Exercise material Start Marker
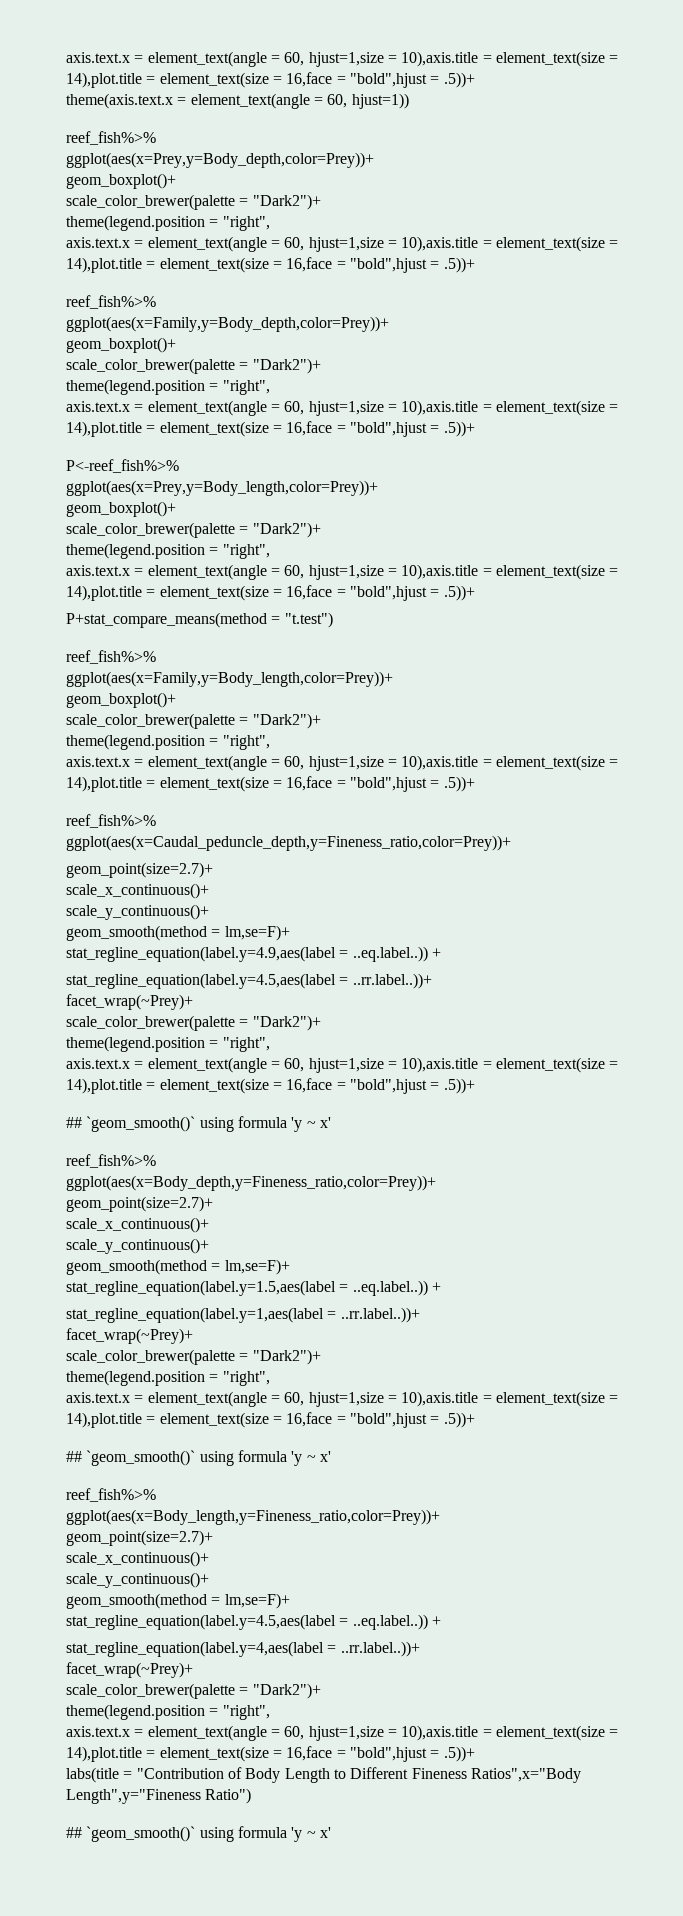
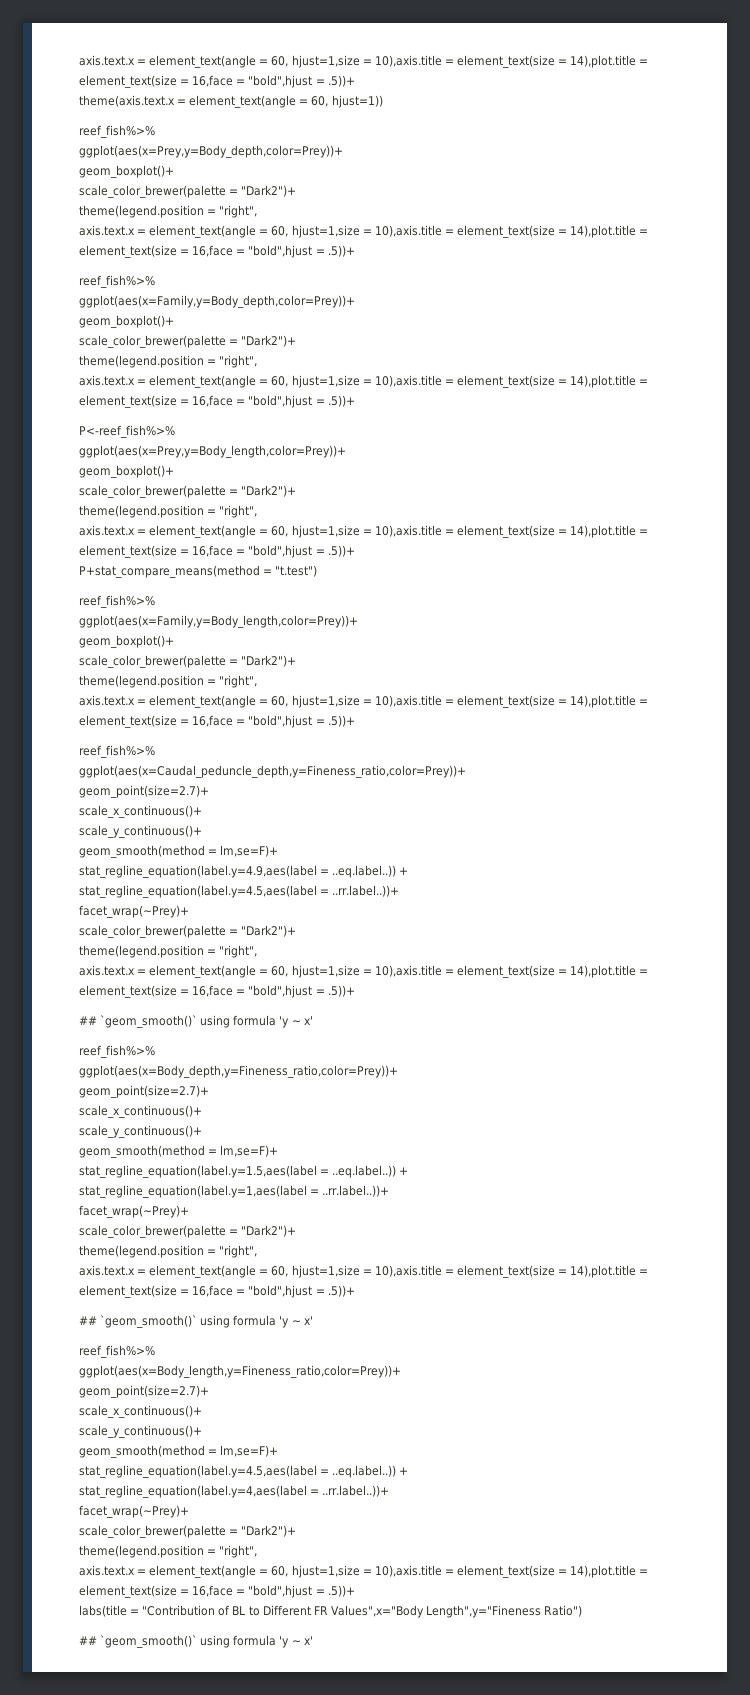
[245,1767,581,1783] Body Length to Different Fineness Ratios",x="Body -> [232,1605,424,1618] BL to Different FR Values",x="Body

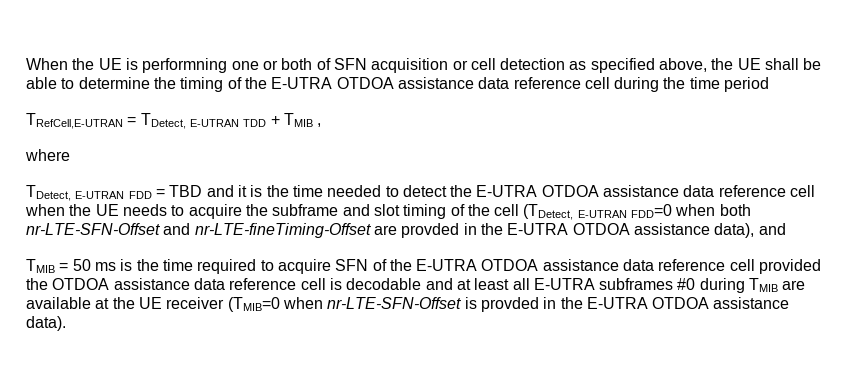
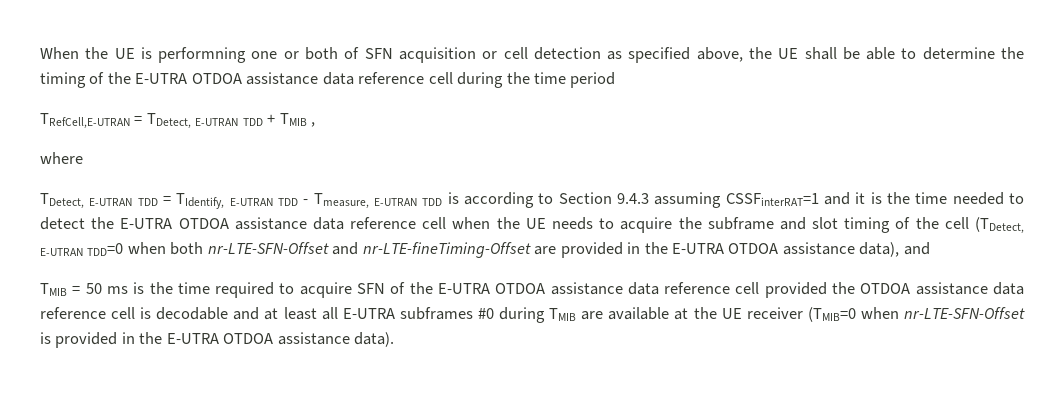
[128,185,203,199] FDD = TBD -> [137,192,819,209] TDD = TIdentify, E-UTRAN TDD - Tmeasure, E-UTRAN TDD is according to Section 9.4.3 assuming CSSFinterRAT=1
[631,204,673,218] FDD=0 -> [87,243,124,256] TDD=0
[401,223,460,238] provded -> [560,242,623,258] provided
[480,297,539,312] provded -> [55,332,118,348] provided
Exercise material End Marker
▸ Your instructions:
Write out every record exactly. Leave the pictures out.

▸ Completed task:
[245,1767,581,1783] Body Length to Different Fineness Ratios",x="Body -> [232,1605,424,1618] BL to Different FR Values",x="Body

[128,185,203,199] FDD = TBD -> [137,192,819,209] TDD = TIdentify, E-UTRAN TDD - Tmeasure, E-UTRAN TDD is according to Section 9.4.3 assuming CSSFinterRAT=1
[631,204,673,218] FDD=0 -> [87,243,124,256] TDD=0
[401,223,460,238] provded -> [560,242,623,258] provided
[480,297,539,312] provded -> [55,332,118,348] provided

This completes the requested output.